東京都庭園美術館にて庭園植物記展

 ようやく天気が良くなったので出かけて来たのだった。建物内での展示の他に、庭園部分でも展示を行っている、というような話を聞いていたもので、天気の良い日に行こうと思っていたのだ。
 実際には庭園部分での展示はなかったのだが。(変化朝顔の実物を育成している、という話を絵画/写真の展示と勘違いしていただろうか)
 ボタニカル・アートの展示会かと思っていたら(牧野富太郎の観察記録とかね)、意外に前衛なものが多かった。荒木経惟の花写真とか、勅使河原蒼風土門拳の生け花写真とか。特に中川幸夫の、ガラスに腐ったカーネーションの花びら詰め込んで取った写真、といった作品群が入り口ホールに大きく展示されていたのだが、これが一瞬取りだしたばかりの動物の臓物かと思うような代物で、非常に禍々しい。が、正直価値は良く分からんのだった。インパクトはあるが、インパクトだけで評価されているのではあるまい――あって欲しくないというか。
 まあ割と普通に綺麗なものもたくさんあって、かなり楽しんだことではあった。三楷のウィンター・ガーデン(サンルームね)では部屋全体を使って蜷川実花の花写真を展示していた。これは色合いが特に鮮やかで面白かったんだけど、難を言えば、透過性のフィルムにプリントして窓と壁一面に展示していたもので、裏からの窓枠の影や、向かい側の作品の表面へ写り込みがあるんですな。結果、プリントされた花の像自体がひどく見辛かったりして。それとも、そういう影やら写り込みやらも含めて鑑賞するべきものなのか。だとしたらそこまでの意図はちょっとわからん、と思うだけだけど。
 それから、珍しいところでは南方熊楠のきのこのスケッチなんてものもあったが、これは資料的価値はともかく美術的には今一。しかし熊楠個人の魅力に惹かれている人々にはたまらない宝物かも。

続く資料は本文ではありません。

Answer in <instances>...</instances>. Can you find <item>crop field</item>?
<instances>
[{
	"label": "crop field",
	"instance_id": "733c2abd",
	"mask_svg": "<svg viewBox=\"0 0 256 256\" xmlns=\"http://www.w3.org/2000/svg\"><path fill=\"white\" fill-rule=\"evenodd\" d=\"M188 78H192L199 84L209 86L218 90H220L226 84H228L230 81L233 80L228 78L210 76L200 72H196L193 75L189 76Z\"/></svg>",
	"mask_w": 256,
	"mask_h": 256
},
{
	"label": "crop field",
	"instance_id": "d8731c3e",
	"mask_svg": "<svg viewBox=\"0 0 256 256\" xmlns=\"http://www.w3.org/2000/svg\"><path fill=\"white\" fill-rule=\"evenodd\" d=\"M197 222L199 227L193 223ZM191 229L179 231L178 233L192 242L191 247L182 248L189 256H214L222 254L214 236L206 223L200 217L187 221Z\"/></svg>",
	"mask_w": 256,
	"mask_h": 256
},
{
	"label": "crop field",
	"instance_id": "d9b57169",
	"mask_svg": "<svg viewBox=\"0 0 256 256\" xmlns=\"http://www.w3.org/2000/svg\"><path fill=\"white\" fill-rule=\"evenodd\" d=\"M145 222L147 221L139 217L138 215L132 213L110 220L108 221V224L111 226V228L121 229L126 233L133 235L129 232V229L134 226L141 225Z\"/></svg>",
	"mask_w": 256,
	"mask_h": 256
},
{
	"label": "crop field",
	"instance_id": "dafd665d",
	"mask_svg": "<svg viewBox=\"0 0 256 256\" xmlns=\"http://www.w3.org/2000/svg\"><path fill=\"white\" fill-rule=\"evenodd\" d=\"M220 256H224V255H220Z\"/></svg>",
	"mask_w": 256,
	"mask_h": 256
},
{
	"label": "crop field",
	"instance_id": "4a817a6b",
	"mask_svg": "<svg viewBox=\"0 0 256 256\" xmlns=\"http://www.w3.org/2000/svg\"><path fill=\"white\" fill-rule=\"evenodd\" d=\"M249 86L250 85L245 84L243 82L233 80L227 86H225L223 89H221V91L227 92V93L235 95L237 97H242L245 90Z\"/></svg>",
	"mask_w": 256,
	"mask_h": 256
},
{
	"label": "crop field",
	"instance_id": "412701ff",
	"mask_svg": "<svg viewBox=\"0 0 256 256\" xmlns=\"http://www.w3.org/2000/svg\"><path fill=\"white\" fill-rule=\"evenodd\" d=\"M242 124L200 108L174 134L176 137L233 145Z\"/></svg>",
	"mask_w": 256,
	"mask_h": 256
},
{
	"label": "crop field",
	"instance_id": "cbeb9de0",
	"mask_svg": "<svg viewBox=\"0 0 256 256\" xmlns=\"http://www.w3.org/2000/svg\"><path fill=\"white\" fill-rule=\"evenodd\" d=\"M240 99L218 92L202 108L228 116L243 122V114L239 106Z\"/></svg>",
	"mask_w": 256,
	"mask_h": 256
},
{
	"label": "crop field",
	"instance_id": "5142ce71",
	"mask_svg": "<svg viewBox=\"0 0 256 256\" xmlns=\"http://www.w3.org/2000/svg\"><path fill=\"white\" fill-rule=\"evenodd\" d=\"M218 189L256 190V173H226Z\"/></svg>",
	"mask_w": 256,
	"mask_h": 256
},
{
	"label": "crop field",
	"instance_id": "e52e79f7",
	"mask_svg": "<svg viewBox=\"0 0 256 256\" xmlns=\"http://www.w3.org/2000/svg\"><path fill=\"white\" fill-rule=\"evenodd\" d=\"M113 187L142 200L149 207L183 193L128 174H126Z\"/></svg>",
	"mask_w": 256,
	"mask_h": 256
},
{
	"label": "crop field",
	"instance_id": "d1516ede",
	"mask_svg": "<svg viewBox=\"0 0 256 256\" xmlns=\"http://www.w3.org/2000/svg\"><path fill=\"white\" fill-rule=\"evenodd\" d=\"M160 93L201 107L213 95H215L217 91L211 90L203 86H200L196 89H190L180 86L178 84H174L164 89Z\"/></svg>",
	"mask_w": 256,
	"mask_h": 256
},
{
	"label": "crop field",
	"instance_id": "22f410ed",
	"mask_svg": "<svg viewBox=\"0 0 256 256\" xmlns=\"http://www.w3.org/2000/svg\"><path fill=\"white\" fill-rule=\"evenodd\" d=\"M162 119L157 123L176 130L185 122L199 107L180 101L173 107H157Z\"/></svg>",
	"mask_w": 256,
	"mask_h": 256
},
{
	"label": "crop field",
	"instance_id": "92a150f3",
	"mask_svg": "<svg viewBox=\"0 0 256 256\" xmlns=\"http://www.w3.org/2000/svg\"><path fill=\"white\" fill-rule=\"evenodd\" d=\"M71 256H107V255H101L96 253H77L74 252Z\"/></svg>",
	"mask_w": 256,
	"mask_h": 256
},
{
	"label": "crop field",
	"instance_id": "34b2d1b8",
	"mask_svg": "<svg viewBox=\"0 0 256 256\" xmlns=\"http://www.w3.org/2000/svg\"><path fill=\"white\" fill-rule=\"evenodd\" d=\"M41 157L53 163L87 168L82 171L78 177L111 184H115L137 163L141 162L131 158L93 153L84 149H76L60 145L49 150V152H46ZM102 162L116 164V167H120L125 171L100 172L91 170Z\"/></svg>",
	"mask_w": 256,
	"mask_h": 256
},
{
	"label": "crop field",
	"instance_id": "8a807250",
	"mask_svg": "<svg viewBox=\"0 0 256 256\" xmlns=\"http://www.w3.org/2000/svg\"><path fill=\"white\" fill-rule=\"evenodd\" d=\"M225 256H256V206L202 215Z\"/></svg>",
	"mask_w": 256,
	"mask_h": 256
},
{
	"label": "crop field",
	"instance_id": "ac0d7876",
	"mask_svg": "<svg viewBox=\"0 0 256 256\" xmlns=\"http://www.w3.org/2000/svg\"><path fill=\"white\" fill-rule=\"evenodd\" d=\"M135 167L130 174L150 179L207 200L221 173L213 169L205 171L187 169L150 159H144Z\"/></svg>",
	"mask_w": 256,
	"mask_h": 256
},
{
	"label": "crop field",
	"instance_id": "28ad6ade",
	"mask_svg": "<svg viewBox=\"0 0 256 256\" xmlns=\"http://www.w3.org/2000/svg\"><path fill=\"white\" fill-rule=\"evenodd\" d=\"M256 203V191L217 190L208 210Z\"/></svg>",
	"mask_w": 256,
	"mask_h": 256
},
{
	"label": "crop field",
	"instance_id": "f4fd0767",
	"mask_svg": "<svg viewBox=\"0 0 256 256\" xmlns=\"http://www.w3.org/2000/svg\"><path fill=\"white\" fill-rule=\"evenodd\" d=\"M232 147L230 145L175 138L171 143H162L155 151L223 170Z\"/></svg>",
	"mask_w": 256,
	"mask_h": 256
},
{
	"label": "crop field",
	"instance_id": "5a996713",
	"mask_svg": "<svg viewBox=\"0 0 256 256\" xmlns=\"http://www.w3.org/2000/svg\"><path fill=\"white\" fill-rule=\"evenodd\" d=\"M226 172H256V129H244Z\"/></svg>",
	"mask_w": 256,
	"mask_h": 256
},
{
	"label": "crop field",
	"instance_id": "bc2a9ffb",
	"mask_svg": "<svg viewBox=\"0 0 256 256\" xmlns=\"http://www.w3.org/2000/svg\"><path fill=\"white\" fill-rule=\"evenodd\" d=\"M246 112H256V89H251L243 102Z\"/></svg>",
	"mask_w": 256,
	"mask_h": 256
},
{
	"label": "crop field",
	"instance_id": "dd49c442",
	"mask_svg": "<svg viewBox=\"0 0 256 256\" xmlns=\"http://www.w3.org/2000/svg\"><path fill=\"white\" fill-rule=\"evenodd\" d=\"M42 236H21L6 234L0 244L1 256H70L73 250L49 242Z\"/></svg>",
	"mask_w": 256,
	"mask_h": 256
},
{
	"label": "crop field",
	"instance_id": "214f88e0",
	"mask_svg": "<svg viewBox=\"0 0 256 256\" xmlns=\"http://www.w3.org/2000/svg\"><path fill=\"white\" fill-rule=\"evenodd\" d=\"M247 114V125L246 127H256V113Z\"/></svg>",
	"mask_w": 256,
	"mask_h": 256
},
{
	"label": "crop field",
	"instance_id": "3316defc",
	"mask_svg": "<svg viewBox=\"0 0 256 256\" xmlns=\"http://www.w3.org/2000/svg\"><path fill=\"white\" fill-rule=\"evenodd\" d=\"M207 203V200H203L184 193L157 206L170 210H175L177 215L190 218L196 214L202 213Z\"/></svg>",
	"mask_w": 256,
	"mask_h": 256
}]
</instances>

 で、一通り展示を見終えてから庭を一回り散策して帰る。花はまだ色々残っていた。でもそろそろ植物も冬支度に入りつつある感じ。


 ↑お庭に咲いていた秋薔薇の写真を撮ってみたのだった。花は小ぶりだが美しく整った形でありましたな。

#後日追記:秋薔薇とカピバラもちょっと似ている。どうでもいいことだけど。